Under the Worker, Homeownership, and Business Assistance Act of 2009 (H.R. 3548 with S.A. 2712), which was passed by the Senate on November 4 and is expected to receive swift passage in the House and a presidential signature, small business owners with net operating losses in 2009 will be able to use a longer carryback period. This means potentially recouping more taxes and receiving an immediate infusion of cash that can be used now to keep the business going.
Who’s eligible? The new rule applies only to “small businesses,” defined as businesses with average annual gross receipts of $15 million or less in the prior three years.
What’s the new carryback period? Usually, the NOL carryback is limited to the two prior years. The American Recovery and Reinvestment Act of 2009 allowed eligible businesses to opt for a three-, four-, or five-year carryback for NOLs in tax years beginning or ending in 2008. The new bill allows up to a five-year carryback for NOLs arising in 2009.

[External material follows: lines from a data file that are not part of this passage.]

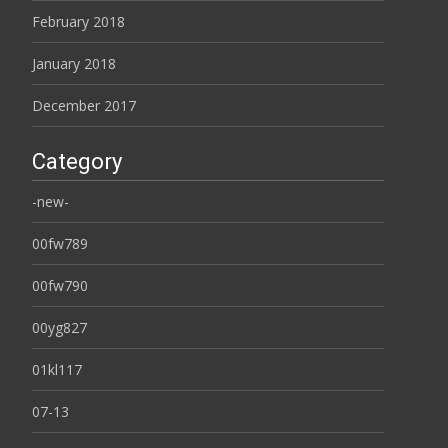
February 2018
January 2018
December 2017
Category
-new-
00fw789
00fw790
00yg827
01kl117
07-13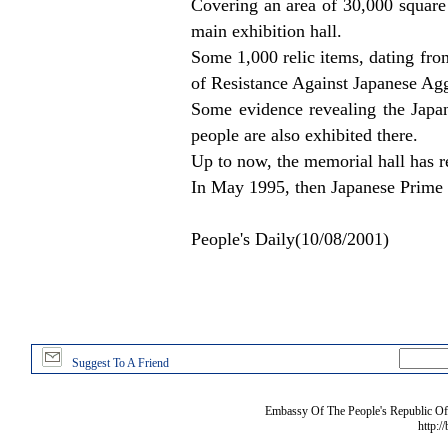
Covering an area of 30,000 square m
main exhibition hall.
Some 1,000 relic items, dating fro
of Resistance Against Japanese Aggr
Some evidence revealing the Japane
people are also exhibited there.
Up to now, the memorial hall has r
In May 1995, then Japanese Prime 
People's Daily(10/08/2001)
Suggest To A Friend
Embassy Of The People's Republic Of 
http:/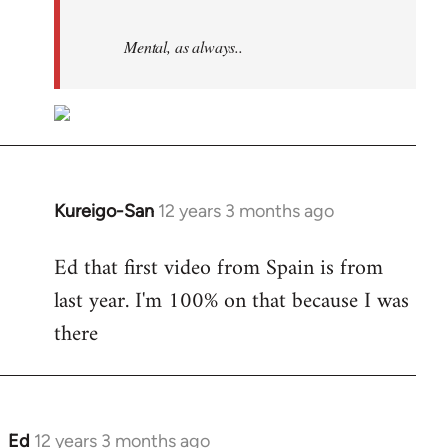
Mental, as always..
Kureigo-San
12 years 3 months ago
In
reply
Ed that first video from Spain is from
to
last year. I'm 100% on that because I was
Welcome
by
there
libcom.org
Ed
12 years 3 months ago
In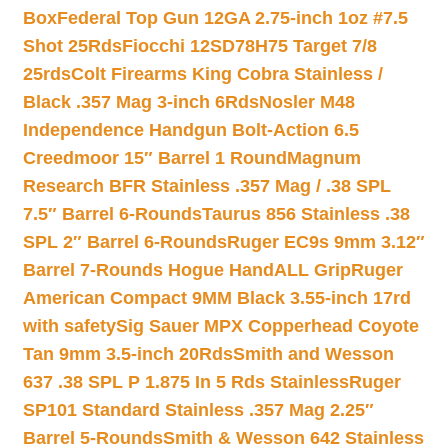
Box
Federal Top Gun 12GA 2.75-inch 1oz #7.5
Shot 25Rds
Fiocchi 12SD78H75 Target 7/8
25rds
Colt Firearms King Cobra Stainless /
Black .357 Mag 3-inch 6Rds
Nosler M48
Independence Handgun Bolt-Action 6.5
Creedmoor 15″ Barrel 1 Round
Magnum
Research BFR Stainless .357 Mag / .38 SPL
7.5″ Barrel 6-Rounds
Taurus 856 Stainless .38
SPL 2″ Barrel 6-Rounds
Ruger EC9s 9mm 3.12″
Barrel 7-Rounds Hogue HandALL Grip
Ruger
American Compact 9MM Black 3.55-inch 17rd
with safety
Sig Sauer MPX Copperhead Coyote
Tan 9mm 3.5-inch 20Rds
Smith and Wesson
637 .38 SPL P 1.875 In 5 Rds Stainless
Ruger
SP101 Standard Stainless .357 Mag 2.25″
Barrel 5-Rounds
Smith & Wesson 642 Stainless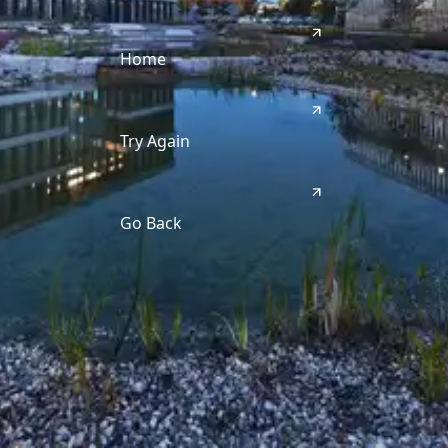
Home
Try Again
Go Back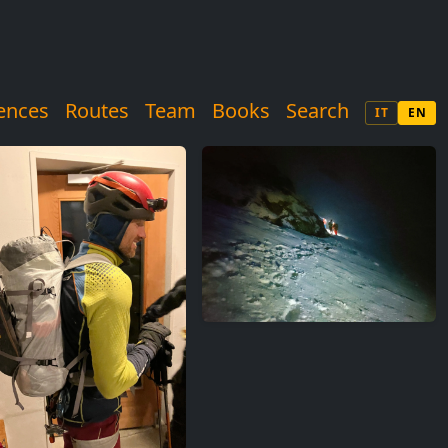
ences
Routes
Team
Books
Search
IT
EN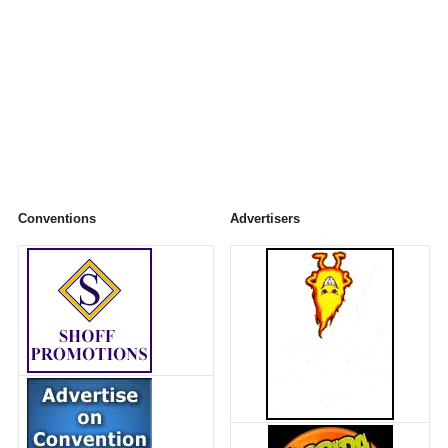
Conventions
Advertisers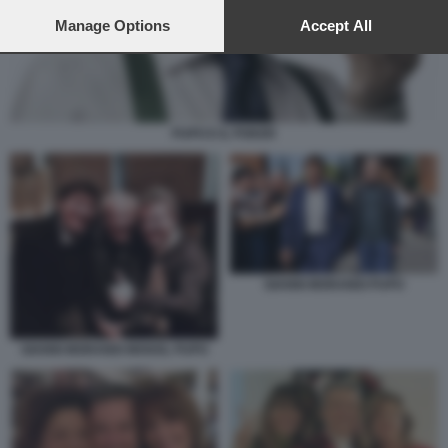
preferences will apply to this website only. You can change
your preferences or withdraw your consent at any time by
Manage Options
Accept All
returning to this site and clicking the
privacy policy
button at the
bottom of the webpage.
PUPO E IL POKER
GIANNI MORANDI PUPO
GIANNI MORANDI MOGOL PUPO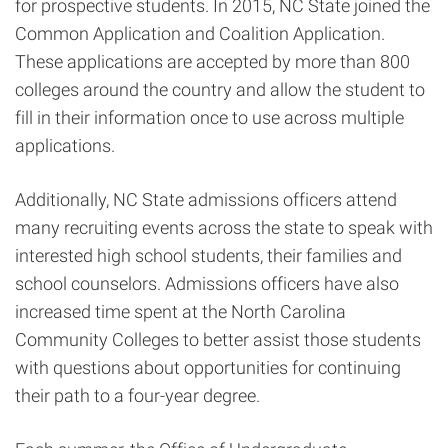
for prospective students. In 2015, NC State joined the
Common Application and Coalition Application.
These applications are accepted by more than 800
colleges around the country and allow the student to
fill in their information once to use across multiple
applications.
Additionally, NC State admissions officers attend
many recruiting events across the state to speak with
interested high school students, their families and
school counselors. Admissions officers have also
increased time spent at the North Carolina
Community Colleges to better assist those students
with questions about opportunities for continuing
their path to a four-year degree.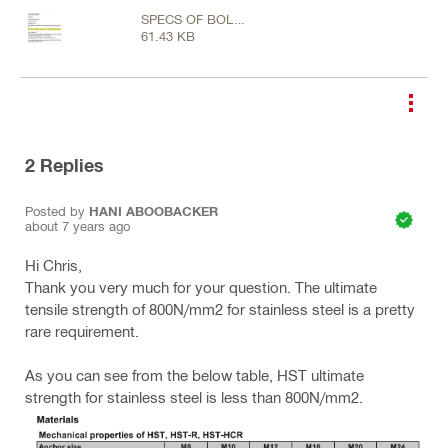
SPECS OF BOLT
61.43 KB
GRADES.jpg
2
Replies
Posted by
HANI ABOOBACKER
about 7 years ago
Hi Chris,
Thank you very much for your question. The ultimate
tensile strength of 800N/mm2 for stainless steel is a pretty
rare requirement.
As you can see from the below table, HST ultimate
strength for stainless steel is less than 800N/mm2.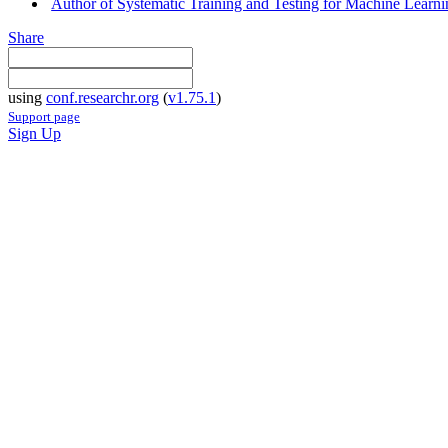
Author of Systematic Training and Testing for Machine Learni
Share
using
conf.researchr.org
(
v1.75.1
)
Support page
Sign Up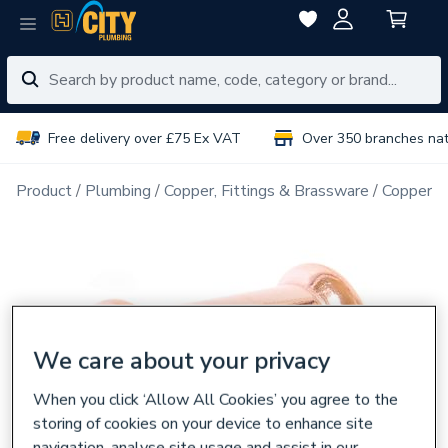
Free delivery over £75 Ex VAT
Over 350 branches na
Product
Plumbing
Copper, Fittings & Brassware
Copper Pi
We care about your privacy
When you click ‘Allow All Cookies’ you agree to the
storing of cookies on your device to enhance site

Small businesses will be able to offset all income in the four previous carryback years and half of the income for the fifth carryback year. Generally, the longer carryback can only be used for one NOL year. Small businesses that already elected to use the five-year carry back for 2008 NOLs will be permitted to also carry back losses from 2009.
Caution: This measure will be partly paid for by increasing the late-filing penalties for partnerships and S corporations. The penalty for returns due after December 31, 2009, will rise from $89 to $195.